Quand le train est parti de la gare, mes yeux étaient rivés vers l’extérieur pendant des heures et des heures. J’ai vu des arbres, des lacs et de petites maisons avec des enfants qui jouaient dehors et qui faisaient signe au train. Deux heures plus tard, j’avais l’exquise sensation que mon voyage serait bientôt fini. Je me souviens quand le train a ralenti. J’ai regardé dehors et nous étions en train de traverser la rivière. Le train s’est arrêté et je ne croyais pas mes yeux le signe à la gare. Il disait: Welland !

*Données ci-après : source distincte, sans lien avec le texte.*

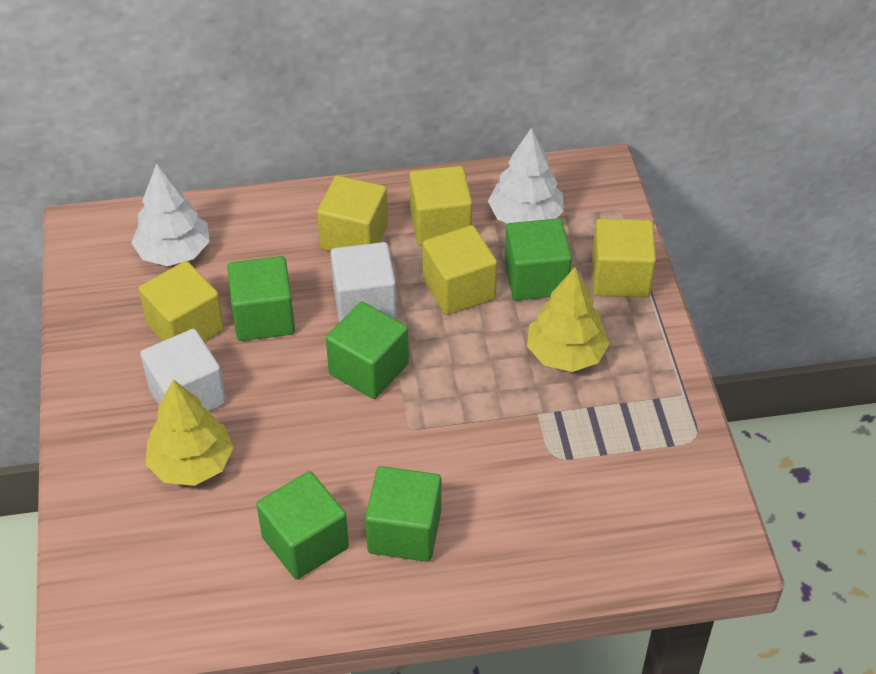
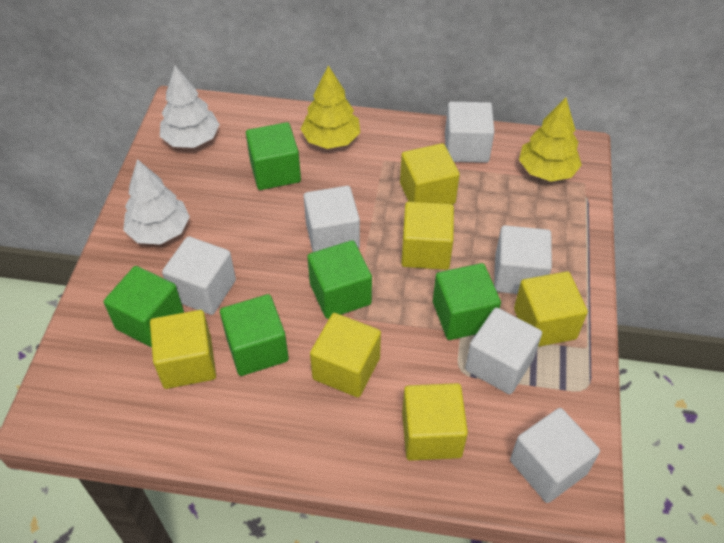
white cube: 2 -> 6
yellow cube: 5 -> 6

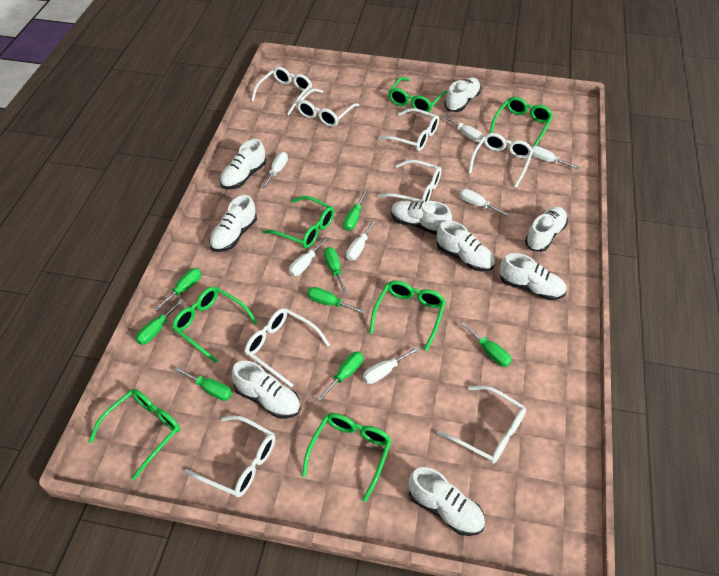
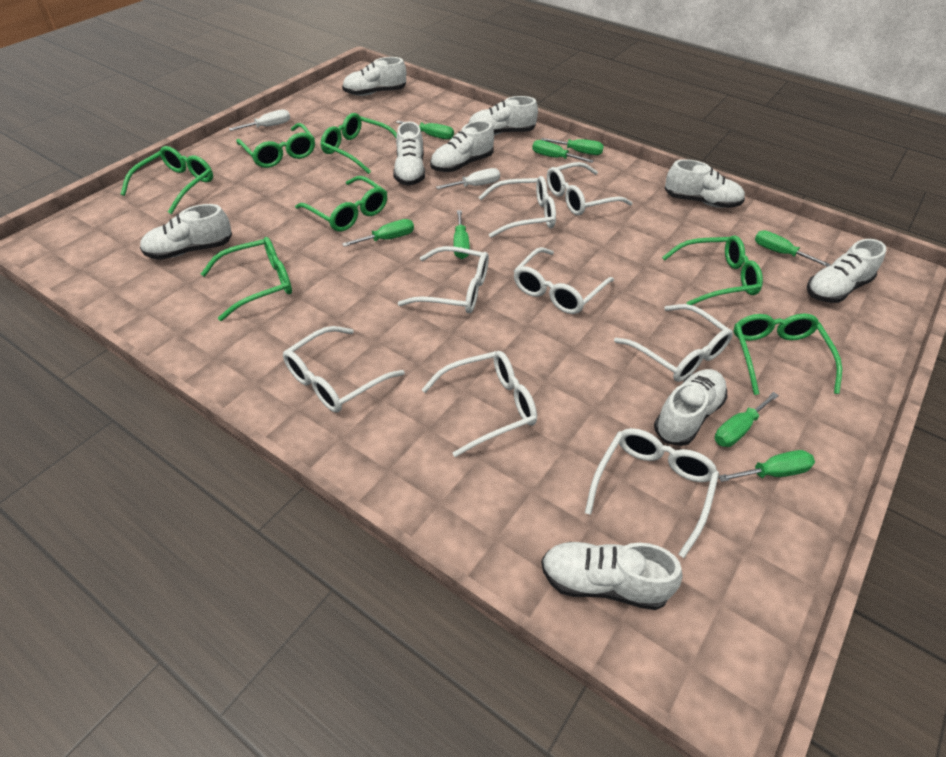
white screwdriver: 7 -> 2

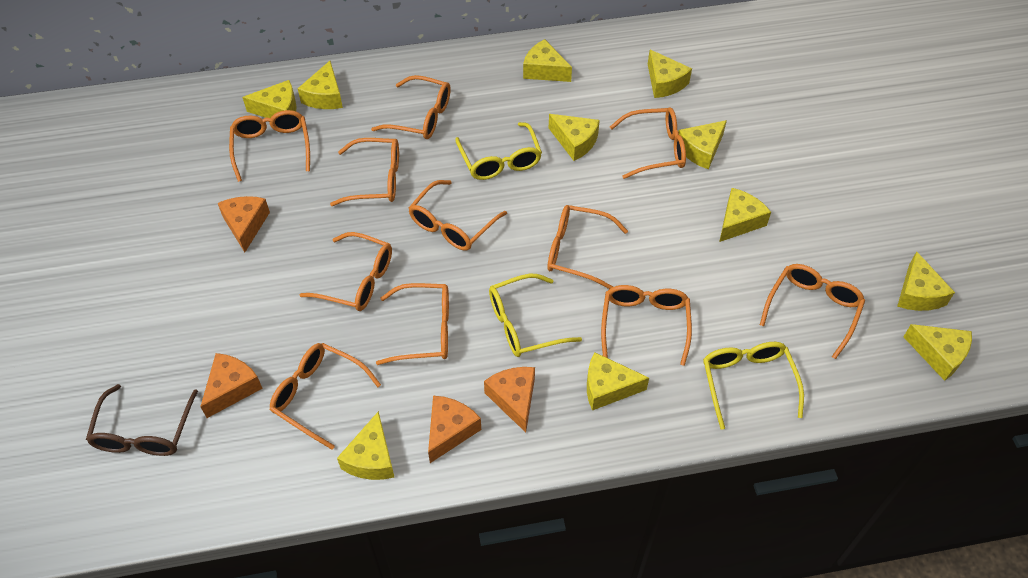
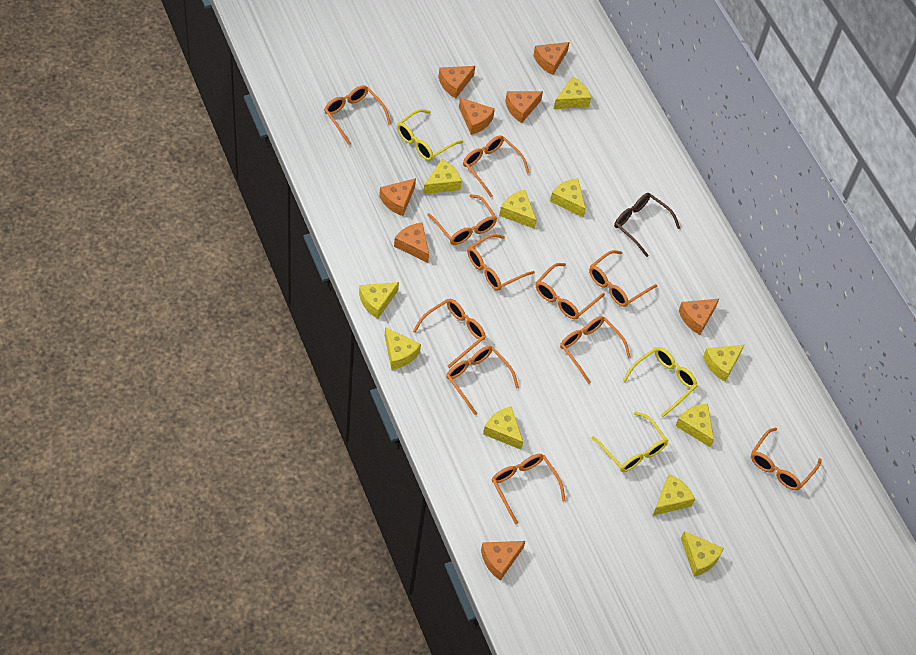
orange cheese: 4 -> 8

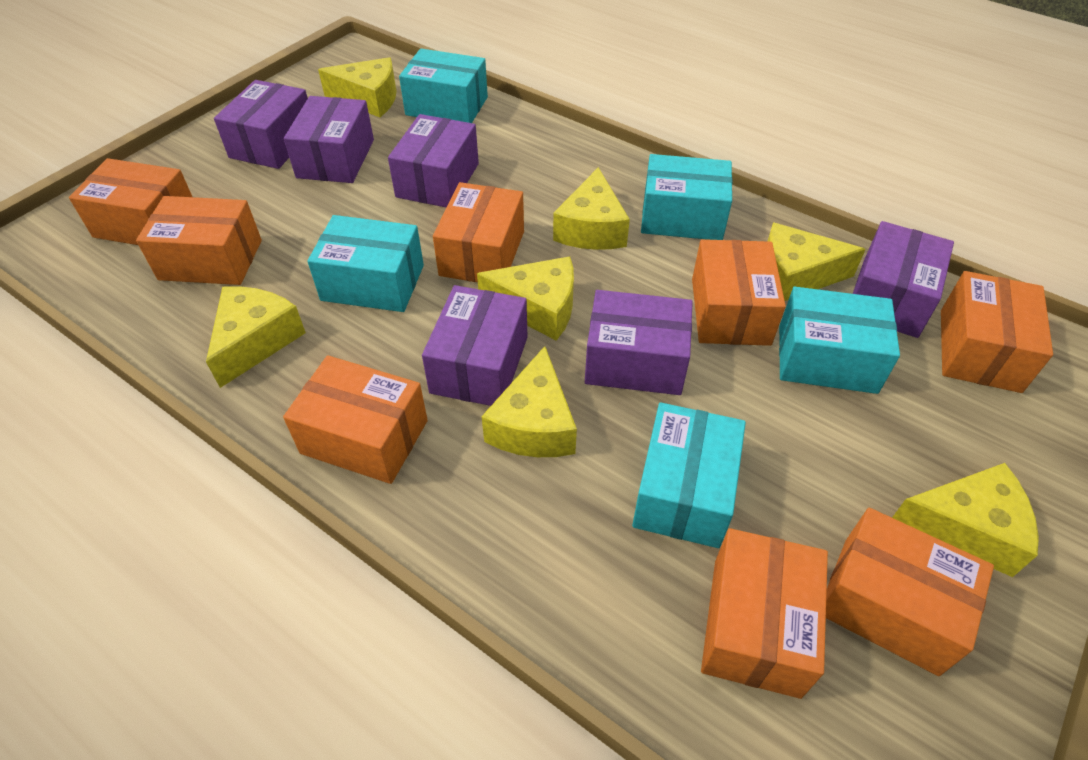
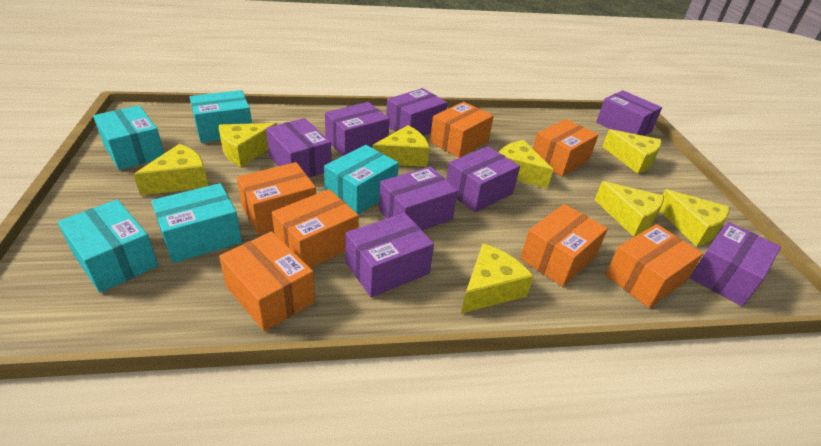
orange box: 8 -> 7
purple box: 6 -> 8
yellow cheese: 7 -> 8

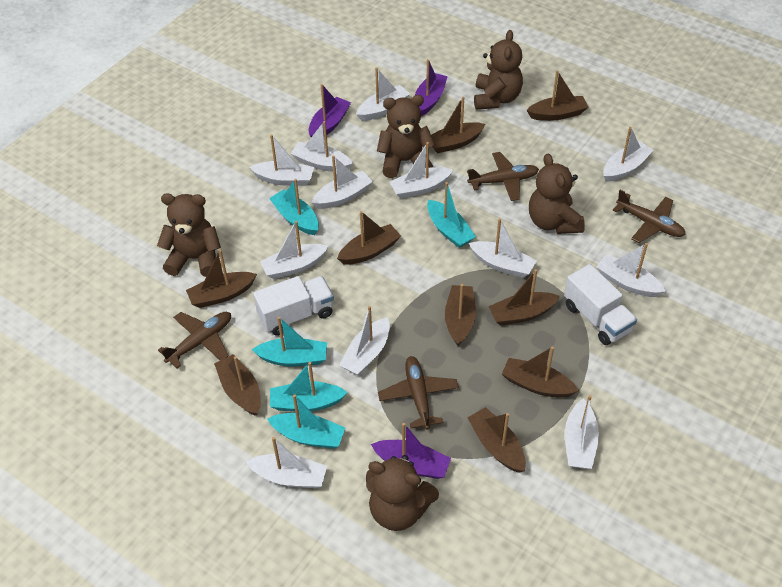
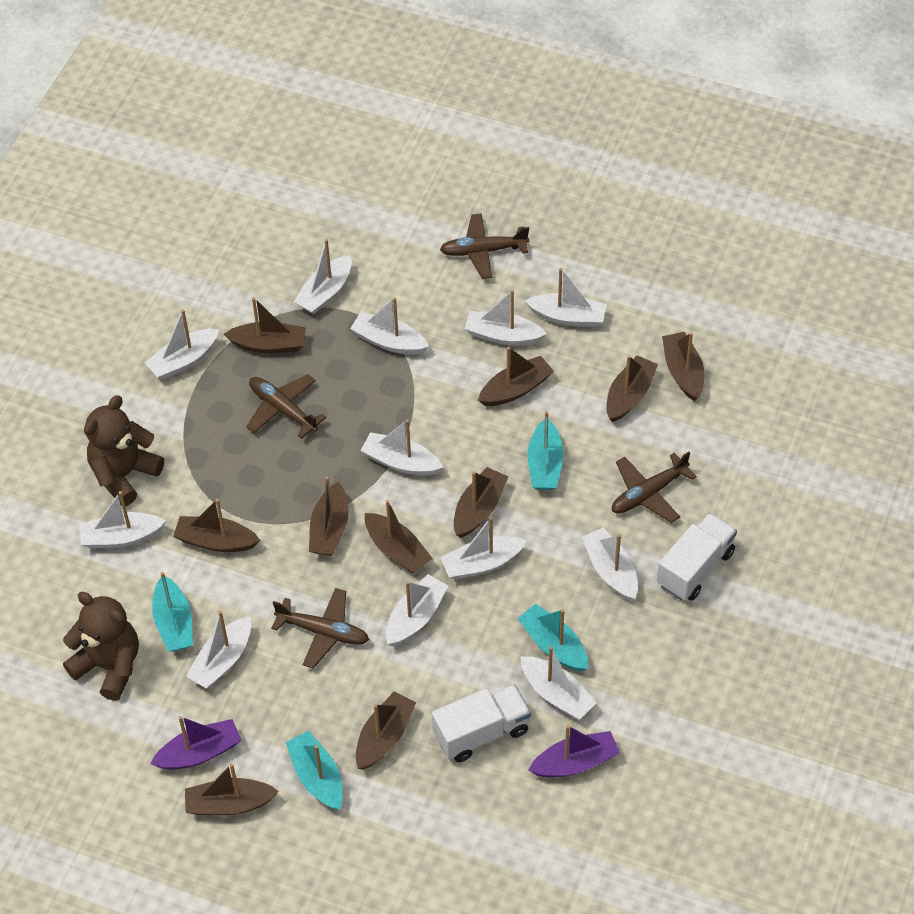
brown boat: 9 -> 10
brown teddy bear: 5 -> 2
purple boat: 3 -> 2
turquoise boat: 5 -> 4

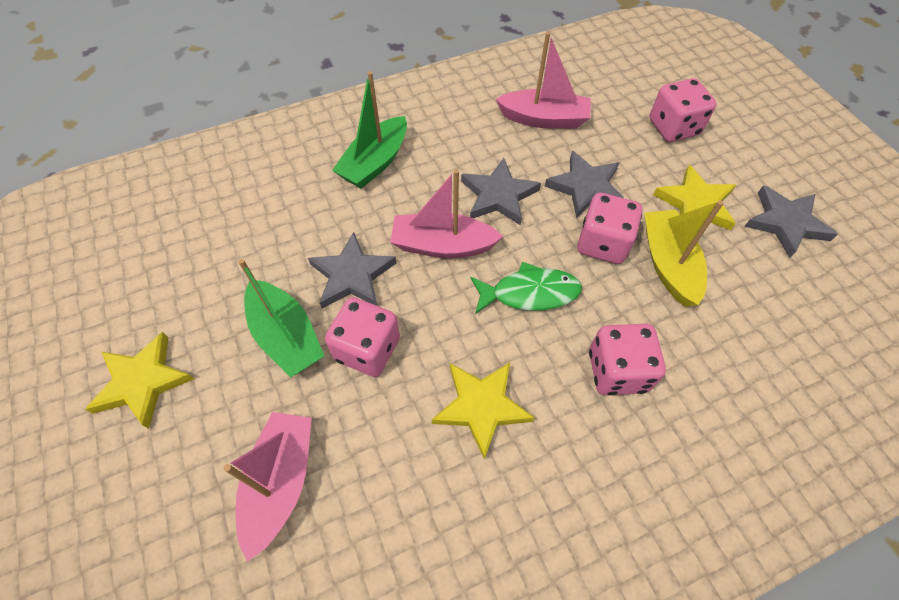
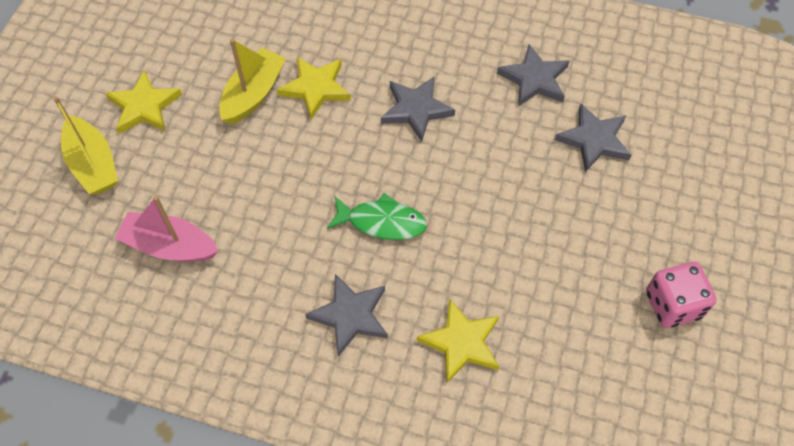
green boat: 2 -> 0
pink boat: 3 -> 1
pink dice: 4 -> 1
yellow boat: 1 -> 2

J’ai aidé Maria et sa mère Sestina avec leurs bagages. Nous nous sommes séparés dans différents coins de la ville. Pour le reste du mois de juin, je suis allé à l’école. Au début du mois de juillet, j’ai trouvé un travail, à conduire un camion à benne dans une carrière de pierres où mon père travaillait. J’avais 17 ans mais les propriétaires de la carrière me faisaient confiance et je ne conduisais que dans la carrière. Peu de temps plus tard, j’ai commencé à jouer au football dans une équipe de la ville. Grâce à ça, j’ai rencontré beaucoup de monde et en peu de temps, je me suis fait beaucoup d’amis. Mon emploi du temps était de travailler pendant la journée, d’aller là où mon père et moi cuisinions et mangions et ensuite j’allais à des cours du soir pour apprendre l’anglais.

En 1955, j’ai eu l’occasion de changer de travail et d’aller travailler dans une aciérie, « Atlas Specialty Steels ». Dans cette usine, j’ai commencé comme rémouleur mais j’étais très désireux d’apprendre le processus sidérurgique. Comme on m’en a donné l’opportunité, j’ai suivi des cours et mon poste a évolué. J’ai travaillé dans la section de contrôle de fonte et de produits fondus mais j’étais fasciné par l’art de rouler l’acier. Finalement, en 1977, j’ai eu ce que je voulais.

Au fil des ans, j’ai vu Maria grandir et devenir une belle jeune femme. En 1962, pendant la réception d’un mariage, Maria est venue me voir et m’a présenté à une de ses amies qui s’appelait Pasqua. J’étais charmé et ne pouvais quitter cette belle femme des yeux. Nous avons dansé et discuté. Ensuite, je lui ai dit que je voulais l’épouser. Elle a rit et a dit que j’étais probablement marié avec quatre enfants. Le lendemain à l’église, nous avons discuté et je suis allé chez elle. Nous avons commencé à sortir ensemble et un an plus tard, grâce à Maria qui nous a présentés, nous nous sommes mariés. Notre amour a été béni de deux enfants, Angela et Peter. Angela a trois enfants Randan, Asher et Shaneah. Peter est toujours célibataire.

Je suis fier de ma famille et ma famille m’a soutenu dans les moments difficiles comme dans les bons. Je suis très reconnaissant envers cet incroyable pays pour avoir fait de moi un des milliers d’adoptés. J’ai travaillé au Pays-de-Galles, en Angleterre, en France, en Argentine, en Corée du Sud et en Inde mais dès que l’avion atterrit à l’aéroport de Toronto, mon cœur bat la chamade. Je sais que, Dieu soit loué, je suis à la maison.

Merci.

Mes sentiments les plus dévoués,

Bruno Tomaino

Passeport italien avec une photographie du jeune Bruno.
Jeunes gens accoudés sur le pont d’un bateau.